Reading text.
# Which Visa do I apply for?



## GalwayGirl28 (Jul 6, 2011)

Hi, I'm not quite sure what visa I should be applying for to make a permanent move to New Zealand. I do have a degree in Architectural Technology but I have only just graduated in April this year so I have no work experience and there is none in Ireland at the moment (hence the move). I have a 6 yr old son who I assume can go on my visa. My boyfriend will be going out first to look for work and get a house and that kind of thing sorted before we join him. We are using separated visa's as he has no qualifications and are unsure about what visa he should get. Can anyone help me with this, there is just so much info out there but its very unclear as to which one is best for you considering a lot of the skilled visa's I'v seen have "work experience box" on them. If anyone has a number for me to call that would be great also. Thanks


----------



## topcat83 (Apr 16, 2009)

GalwayGirl28 said:


> Hi, I'm not quite sure what visa I should be applying for to make a permanent move to New Zealand. I do have a degree in Architectural Technology but I have only just graduated in April this year so I have no work experience and there is none in Ireland at the moment (hence the move). I have a 6 yr old son who I assume can go on my visa. My boyfriend will be going out first to look for work and get a house and that kind of thing sorted before we join him. We are using separated visa's as he has no qualifications and are unsure about what visa he should get. Can anyone help me with this, there is just so much info out there but its very unclear as to which one is best for you considering a lot of the skilled visa's I'v seen have "work experience box" on them. If anyone has a number for me to call that would be great also. Thanks


Hi there - welcome to the Forum. 

The first thing to do is to see how many points you will get with your current situation. Look for 'Points Indicator' in the right hand section of Skilled Migrant Category SMC

You'll need at least 100 to submit an EOI - but a warning - the number of points needed for selection from the pool has been high recently. You're more or less guaranteed selection with 140 points, but anything less and you really need a job offer.

And a warning for your partner - with no qualifications he doesn't stand much chance of getting a residents visa on his own. If you've been in a partnership for 2 years (and can prove it) it would be better if you were the main applicant and he was on your application as your partner. (that's what my husband and I did).

But on the positive side - with Architectural Technology - try sending your CV to a few of the building companies (or even maybe the council?) in Christchurch - they could probably do with a few down there at the moment!


----------



## GalwayGirl28 (Jul 6, 2011)

Hi Top
Thanks for your speedy reply. My boyfriend cant go on my visa as we cannot prove we have lived together for any length of time. He was planning to get a visa that will entitle him to work over there now and then allow him to get sponsorship and then apply.

Supplied information.

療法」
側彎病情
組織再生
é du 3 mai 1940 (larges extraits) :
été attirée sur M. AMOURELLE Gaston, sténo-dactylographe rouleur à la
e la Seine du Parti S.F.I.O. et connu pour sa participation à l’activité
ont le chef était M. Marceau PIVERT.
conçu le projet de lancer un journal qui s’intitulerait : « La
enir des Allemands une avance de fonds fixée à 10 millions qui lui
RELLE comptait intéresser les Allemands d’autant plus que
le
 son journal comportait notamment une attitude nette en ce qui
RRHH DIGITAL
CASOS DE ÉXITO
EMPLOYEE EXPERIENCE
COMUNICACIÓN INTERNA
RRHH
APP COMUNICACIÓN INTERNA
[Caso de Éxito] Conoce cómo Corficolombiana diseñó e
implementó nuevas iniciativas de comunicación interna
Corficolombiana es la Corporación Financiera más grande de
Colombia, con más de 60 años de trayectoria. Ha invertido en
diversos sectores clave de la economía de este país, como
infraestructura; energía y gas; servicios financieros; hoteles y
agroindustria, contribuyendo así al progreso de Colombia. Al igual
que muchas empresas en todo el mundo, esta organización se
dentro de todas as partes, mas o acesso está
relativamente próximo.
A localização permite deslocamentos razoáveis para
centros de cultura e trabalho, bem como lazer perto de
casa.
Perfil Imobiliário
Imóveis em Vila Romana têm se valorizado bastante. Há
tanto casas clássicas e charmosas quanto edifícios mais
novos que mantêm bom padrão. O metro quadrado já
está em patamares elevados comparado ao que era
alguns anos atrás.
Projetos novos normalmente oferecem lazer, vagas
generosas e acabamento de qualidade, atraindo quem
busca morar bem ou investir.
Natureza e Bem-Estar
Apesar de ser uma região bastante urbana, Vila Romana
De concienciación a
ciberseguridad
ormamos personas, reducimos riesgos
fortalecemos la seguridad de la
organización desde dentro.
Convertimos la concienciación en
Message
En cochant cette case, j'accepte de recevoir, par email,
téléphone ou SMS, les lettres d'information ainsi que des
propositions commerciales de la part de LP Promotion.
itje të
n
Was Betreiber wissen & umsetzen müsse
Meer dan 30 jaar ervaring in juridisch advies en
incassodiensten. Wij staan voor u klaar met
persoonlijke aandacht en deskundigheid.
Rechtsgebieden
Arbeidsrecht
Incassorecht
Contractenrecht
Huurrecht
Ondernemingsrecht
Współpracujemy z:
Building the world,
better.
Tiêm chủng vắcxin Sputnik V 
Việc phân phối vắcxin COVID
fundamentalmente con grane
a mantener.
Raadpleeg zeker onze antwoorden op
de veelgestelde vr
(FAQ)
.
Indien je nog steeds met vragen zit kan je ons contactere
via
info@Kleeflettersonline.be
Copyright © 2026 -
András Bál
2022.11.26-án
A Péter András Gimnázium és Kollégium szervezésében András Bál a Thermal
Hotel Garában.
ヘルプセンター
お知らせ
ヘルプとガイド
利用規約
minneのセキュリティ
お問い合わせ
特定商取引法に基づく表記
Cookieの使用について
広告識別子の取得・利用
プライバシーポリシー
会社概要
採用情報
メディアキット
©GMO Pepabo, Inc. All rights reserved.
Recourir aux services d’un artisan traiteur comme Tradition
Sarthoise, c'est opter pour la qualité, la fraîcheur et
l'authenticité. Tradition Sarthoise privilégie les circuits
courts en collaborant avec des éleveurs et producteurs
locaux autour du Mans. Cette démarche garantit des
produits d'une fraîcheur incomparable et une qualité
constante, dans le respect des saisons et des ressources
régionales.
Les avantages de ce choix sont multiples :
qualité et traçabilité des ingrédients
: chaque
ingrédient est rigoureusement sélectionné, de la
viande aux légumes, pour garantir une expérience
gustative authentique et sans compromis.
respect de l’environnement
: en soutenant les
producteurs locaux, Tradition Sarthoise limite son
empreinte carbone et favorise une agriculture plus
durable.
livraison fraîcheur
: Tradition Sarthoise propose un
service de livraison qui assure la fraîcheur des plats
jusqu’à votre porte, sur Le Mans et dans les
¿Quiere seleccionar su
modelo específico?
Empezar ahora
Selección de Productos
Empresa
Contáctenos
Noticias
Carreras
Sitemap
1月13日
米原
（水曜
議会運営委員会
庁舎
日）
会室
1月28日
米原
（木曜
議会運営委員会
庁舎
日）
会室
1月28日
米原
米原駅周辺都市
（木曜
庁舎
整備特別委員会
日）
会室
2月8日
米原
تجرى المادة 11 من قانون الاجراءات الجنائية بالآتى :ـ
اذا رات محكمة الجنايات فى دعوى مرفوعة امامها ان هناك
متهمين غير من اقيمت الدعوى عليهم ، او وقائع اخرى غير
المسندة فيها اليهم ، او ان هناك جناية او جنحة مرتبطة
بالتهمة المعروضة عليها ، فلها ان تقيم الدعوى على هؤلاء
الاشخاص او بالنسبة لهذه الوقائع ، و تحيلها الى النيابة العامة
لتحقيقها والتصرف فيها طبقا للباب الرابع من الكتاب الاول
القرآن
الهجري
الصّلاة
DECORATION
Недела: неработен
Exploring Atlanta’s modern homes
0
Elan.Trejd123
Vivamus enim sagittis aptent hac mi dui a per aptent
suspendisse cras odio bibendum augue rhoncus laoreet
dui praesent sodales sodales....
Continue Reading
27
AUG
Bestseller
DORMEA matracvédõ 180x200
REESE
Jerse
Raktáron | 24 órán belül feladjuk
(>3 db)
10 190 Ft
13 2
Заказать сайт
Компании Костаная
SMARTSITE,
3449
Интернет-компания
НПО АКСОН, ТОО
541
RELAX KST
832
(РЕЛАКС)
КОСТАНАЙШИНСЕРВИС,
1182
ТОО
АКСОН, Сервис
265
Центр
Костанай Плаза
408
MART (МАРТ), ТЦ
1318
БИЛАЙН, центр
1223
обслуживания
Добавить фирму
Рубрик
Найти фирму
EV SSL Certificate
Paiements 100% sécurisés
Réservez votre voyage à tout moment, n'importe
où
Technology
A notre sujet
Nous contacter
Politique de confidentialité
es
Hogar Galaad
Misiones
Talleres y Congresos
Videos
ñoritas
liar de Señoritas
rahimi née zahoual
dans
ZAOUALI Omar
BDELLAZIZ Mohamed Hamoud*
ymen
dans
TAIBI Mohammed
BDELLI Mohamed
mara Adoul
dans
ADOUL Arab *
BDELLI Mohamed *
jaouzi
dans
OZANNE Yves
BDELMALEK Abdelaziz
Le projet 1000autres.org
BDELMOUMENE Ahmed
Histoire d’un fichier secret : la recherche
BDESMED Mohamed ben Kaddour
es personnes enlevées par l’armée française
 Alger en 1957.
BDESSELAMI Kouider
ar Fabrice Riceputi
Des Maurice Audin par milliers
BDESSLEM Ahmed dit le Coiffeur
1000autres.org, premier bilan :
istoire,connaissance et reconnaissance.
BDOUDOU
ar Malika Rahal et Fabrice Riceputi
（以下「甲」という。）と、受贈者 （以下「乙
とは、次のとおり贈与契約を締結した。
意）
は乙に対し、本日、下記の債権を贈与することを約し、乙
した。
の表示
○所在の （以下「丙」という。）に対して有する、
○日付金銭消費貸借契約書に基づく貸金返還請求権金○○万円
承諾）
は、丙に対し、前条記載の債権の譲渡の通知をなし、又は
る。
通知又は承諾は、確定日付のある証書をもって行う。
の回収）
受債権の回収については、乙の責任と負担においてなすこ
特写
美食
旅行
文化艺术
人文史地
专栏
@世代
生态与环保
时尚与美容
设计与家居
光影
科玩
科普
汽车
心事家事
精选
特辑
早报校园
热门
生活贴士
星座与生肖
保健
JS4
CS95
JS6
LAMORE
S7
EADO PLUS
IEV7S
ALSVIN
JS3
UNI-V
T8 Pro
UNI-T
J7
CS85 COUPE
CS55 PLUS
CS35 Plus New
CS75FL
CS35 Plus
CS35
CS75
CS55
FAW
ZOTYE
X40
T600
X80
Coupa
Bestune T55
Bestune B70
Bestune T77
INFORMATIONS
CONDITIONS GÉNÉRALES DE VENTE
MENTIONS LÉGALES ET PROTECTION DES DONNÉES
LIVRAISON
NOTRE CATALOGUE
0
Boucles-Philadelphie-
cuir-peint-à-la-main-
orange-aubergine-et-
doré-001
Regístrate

Exercise instructions.
[A] List each line of the listing that contains the string "lazer".
[B] Write what comes next in the forum thread about moving to New Zealand, picking up after its final sentence.
The forum thread and the listing come from unrelated sources.

Answers to each task.
[A]
centros de cultura e trabalho, bem como lazer perto de
Projetos novos normalmente oferecem lazer, vagas

[B]
Thanks for the Christchurch idea I had thought of it am just unsure about moving there now after all that has happened. My portfolio wont be ready for another month or so and I don't plan on moving for over a year, not until my boyfriend has a house and school and a good job. He is hard working and has been an apprentice welder for 1.5 years and has worked in a tyre centre for the past 4. He is a decent and likeable lad so I wouldn't worry about him. I did't get enough points I only received 80. My lack of experience brings me down. Any suggestions??


----------



## topcat83 (Apr 16, 2009)

GalwayGirl28 said:


> Hi Top
> Thanks for your speedy reply. My boyfriend cant go on my visa as we cannot prove we have lived together for any length of time. He was planning to get a visa that will entitle him to work over there now and then allow him to get sponsorship and then apply.
> Thanks for the Christchurch idea I had thought of it am just unsure about moving there now after all that has happened. My portfolio wont be ready for another month or so and I don't plan on moving for over a year, not until my boyfriend has a house and school and a good job. He is hard working and has been an apprentice welder for 1.5 years and has worked in a tyre centre for the past 4. He is a decent and likeable lad so I wouldn't worry about him. I did't get enough points I only received 80. My lack of experience brings me down. Any suggestions??


With only 80 points, please don't raise your hopes too much. The only suggestion is a job offer to raise your points - but even there I think it will be borderline at best on the points.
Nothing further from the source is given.